OTTAWA -- The Foreign Affairs Department has called in Algeria's ambassador to Canada to get more information on why the country's prime minister labelled some of the hostage-takers in last week's gas-plant siege as Canadian.
The diplomatic discussion was part of Ottawa's ongoing efforts to either confirm or debunk reports there were two Canadians among the terrorists involved in the attack on the remote plant in the Algerian desert, as claimed by Prime Minister Abdelmalek Sellal.
The federal government is trying to determine whether any key papers that might point to Canadian involvement are valid or fake, and they're growing frustrated with the lack of detailed information coming from Algerian officials.
Canadian diplomats in Algeria are also requesting access to the information the Algerians are using to identify any of the militants as "Canadian," a government official said.
Some 37 hostages and 29 militants were killed when Algerian forces stormed the complex; five other foreign workers remain unaccounted for.
Meanwhile, U.S. observers played down any concerns Tuesday the reports could undermine confidence in Canada south of the border.
Even if Canadians are indeed found to be among the militants in Algeria, it's not likely to cause any lingering security concerns south of the border, say U.S. observers.
That's because the two North American neighbours -- the world's two largest trading partners -- are already seeing the benefits of more than 10 years of efforts to deepen co-operation on security and trade.
The perimeter security pact, signed by U.S. President Barack Obama and Prime Minister Stephen Harper some 13 months ago, has deepened intelligence sharing and debunked U.S. perceptions Canada was a haven for terrorists.
Debunking that view became a major preoccupation for Canadian diplomats following the Sept. 11, 2001, attacks on the U.S., when erroneous reports initially emerged that some of the 9-11 hijackers had gained entry through Canada.
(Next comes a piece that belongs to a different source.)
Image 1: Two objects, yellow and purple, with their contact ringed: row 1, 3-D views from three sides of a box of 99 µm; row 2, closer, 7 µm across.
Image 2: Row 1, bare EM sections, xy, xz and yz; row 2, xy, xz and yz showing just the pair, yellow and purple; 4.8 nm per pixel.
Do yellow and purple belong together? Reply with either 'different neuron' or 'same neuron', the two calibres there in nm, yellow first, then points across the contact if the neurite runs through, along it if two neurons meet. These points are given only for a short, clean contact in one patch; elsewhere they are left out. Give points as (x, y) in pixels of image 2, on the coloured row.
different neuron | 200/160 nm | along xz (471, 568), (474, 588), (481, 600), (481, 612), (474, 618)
"I don't think it will be a rift, but it's a reminder certainly for the Obama administration that some of these problems have an impact close to home," said Chris Sands, a veteran expert on Canada-U.S. relations with Washington's Hudson Institute.
More problematic, though, was the 1999 arrest of Algerian-born, Montreal-based al-Qaida member Ahmed Ressam, who was caught trying to enter the U.S. in a plot to blow up Los Angeles International Airport on New Year's Eve.
"In some ways, the United States was always a little more worried about the Algerian community that settled in Montreal and what they were up to," said Sands. "After Ressam, the Americans were saying this community is a problem and Canada was in some sort of denial, saying these are legitimate Canadians, we can't single them out, this is unfair, we're casting aspersions."
Over the last 10 years, "Canada started to take the challenge more seriously as well -- not accusing the whole community of being a problem, but trying to do a better job of gathering intelligence."